Ocean Grove, März 1963
Emmas Schwangerschaft verlief problemlos. Emma hatte mit der Redaktion vereinbart, bis zur Niederkunft von zu Hause aus zu arbeiten, und Harry war ihr bei allem eine echte Stütze. Die Angstattacken und Albträume waren seltener geworden. Der einzige Wermutstropfen außer ihrer Trauer um Kate war Huntis plötzlicher Tod. Kurz nachdem sie in das Haus der Pakeha gezogen waren, hatte Emma das arme Tier eines Tages leblos mit Schaum vor dem Mund im Garten gefunden. Sie war außer sich vor Schmerz gewesen, und selbst Harry, den das Tier bis zuletzt angeknurrt hatte, wirkte sichtlich betroffen. Er wusste auch gleich, was Hunti widerfahren war.
»Das war Rattengift!«, stellte er angeekelt fest, als er sich den Kadaver ansah.
Emma begrub Hunti im Garten und weinte tagelang. Das lag nun schon fast sieben Monate zurück. Inzwischen war Emmas Schwangerschaft nicht mehr zu übersehen, und Emma rechnete täglich mit den Wehen. Sie wollte ihr Kind unbedingt in Pakeha zur Welt bringen. Die zuständige Hebamme hatte nichts gegen eine Hausgeburt einzuwenden.
Dennoch fuhr Emma gegen Harrys ausdrücklichen Rat wie jeden zweiten Morgen auch heute in die Redaktion, um sich Arbeit zu holen.
Sie sollte über einen Mord in Auckland berichten. Mit den Unterlagen in der Tasche kehrte sie gegen Mittag nach Pakeha zurück und sichtete das Material. Allein beim Lesen wurde ihr übel. Die Leiche einer weißen Frau war durch Zufall von einer Gruppe Maori, die nördlich von Auckland durch den Waipoua-Wald gepilgert war, unter einem riesigen Kauri-Baum gefunden worden. Lange hatte man weder Hinweise auf die Identität der Frau gehabt noch eine Idee, wie sie umgekommen war. Inzwischen tippte man auf Mord, denn in ihren sterblichen Überresten konnten Spuren von Arsen festgestellt werden. Erst durch Zufall wurde eine Verbindung mit einer Vermissten hergestellt, die vor sieben Monaten aus einem Hotel in Auckland spurlos verschwunden war. Emma spürte beim Sichten der Unterlagen ein seltsames Ziehen im Magen, und was sie dort nun schwarz auf weiß lesen musste, ließ sie erzittern: Nach Angaben der Angestellten des Hotels Rotarua handelt es sich um eine junge Frau Mitte zwanzig, die durch ihren hohen Alkoholkonsum aufgefallen ist und im Rausch stets von ihrem Ehemann sprach, der nicht glauben solle, dass sie seine Hochzeit mit einer anderen dulden würde. Dabei wurde sie stets vulgär, sodass man ihr einige Male den Verkauf von Alkohol verweigerte. Merkwürdig ist, dass sie keinerlei Papiere bei sich trug und sich offensichtlich unter falschem Namen angemeldet hatte ...

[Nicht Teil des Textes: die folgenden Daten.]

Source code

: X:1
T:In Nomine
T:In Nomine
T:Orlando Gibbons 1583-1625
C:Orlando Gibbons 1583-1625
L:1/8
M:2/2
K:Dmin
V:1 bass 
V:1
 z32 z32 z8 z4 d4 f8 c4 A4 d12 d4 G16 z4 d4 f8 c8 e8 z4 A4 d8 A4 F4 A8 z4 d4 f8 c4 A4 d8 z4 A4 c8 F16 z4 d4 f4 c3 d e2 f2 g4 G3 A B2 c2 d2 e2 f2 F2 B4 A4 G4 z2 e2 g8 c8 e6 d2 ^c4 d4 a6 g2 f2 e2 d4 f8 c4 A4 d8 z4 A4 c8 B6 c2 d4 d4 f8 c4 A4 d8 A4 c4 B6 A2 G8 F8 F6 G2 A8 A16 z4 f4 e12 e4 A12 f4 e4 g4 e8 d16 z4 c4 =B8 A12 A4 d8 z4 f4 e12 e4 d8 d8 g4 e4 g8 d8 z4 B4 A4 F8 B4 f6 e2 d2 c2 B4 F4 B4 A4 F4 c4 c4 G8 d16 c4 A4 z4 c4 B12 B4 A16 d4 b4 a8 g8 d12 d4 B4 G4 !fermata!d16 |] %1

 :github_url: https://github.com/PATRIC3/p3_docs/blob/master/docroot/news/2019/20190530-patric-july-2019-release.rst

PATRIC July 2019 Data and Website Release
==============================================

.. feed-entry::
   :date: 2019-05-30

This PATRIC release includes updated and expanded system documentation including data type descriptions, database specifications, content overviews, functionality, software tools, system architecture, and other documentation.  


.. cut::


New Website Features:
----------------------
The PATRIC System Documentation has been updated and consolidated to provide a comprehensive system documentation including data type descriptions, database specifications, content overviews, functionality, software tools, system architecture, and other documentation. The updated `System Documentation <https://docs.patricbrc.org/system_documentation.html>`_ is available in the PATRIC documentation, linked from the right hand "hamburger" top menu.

Wie paralysiert starrte Emma auf diese Zeilen. Das Telefonat mit Harrys angeblich geschiedener Ehefrau war ihr dabei sofort eingefallen. Wenn es sich nun bei der Toten um seine Frau gehandelt hatte, war es dann nicht möglich, dass Harry ...? Emma mochte den Gedanken nicht zu Ende denken.
»Was ist denn das Gruseliges?«
Emma fuhr zusammen. »Das ist meine Arbeit!«, erwiderte sie Harry kühl und packte die Materialien hastig zusammen. Sie hatte plötzlich das Gefühl, keine Luft mehr zu bekommen, und beschloss, einen Strandspaziergang zu unternehmen. Sie sprang auf. Im selben Moment spürte sie einen höllischen Schmerz. Unwillkürlich schrie sie auf. Die Wehen hatten eingesetzt!
Mit Harrys Hilfe schaffte Emma es bis auf ihr Bett. Sie dachte an gar nichts mehr. Nur an das eine: Wann wird dieser schneidende Schmerz endlich aufhören? Sie weinte vor Erschöpfung und Glück, als sie Stunden später wie durch einen Nebel ein kräftiges Stimmchen brüllen hörte.
Die Geburt und die Stunden danach waren vorerst das Letzte, woran sich Emma später erinnern sollte.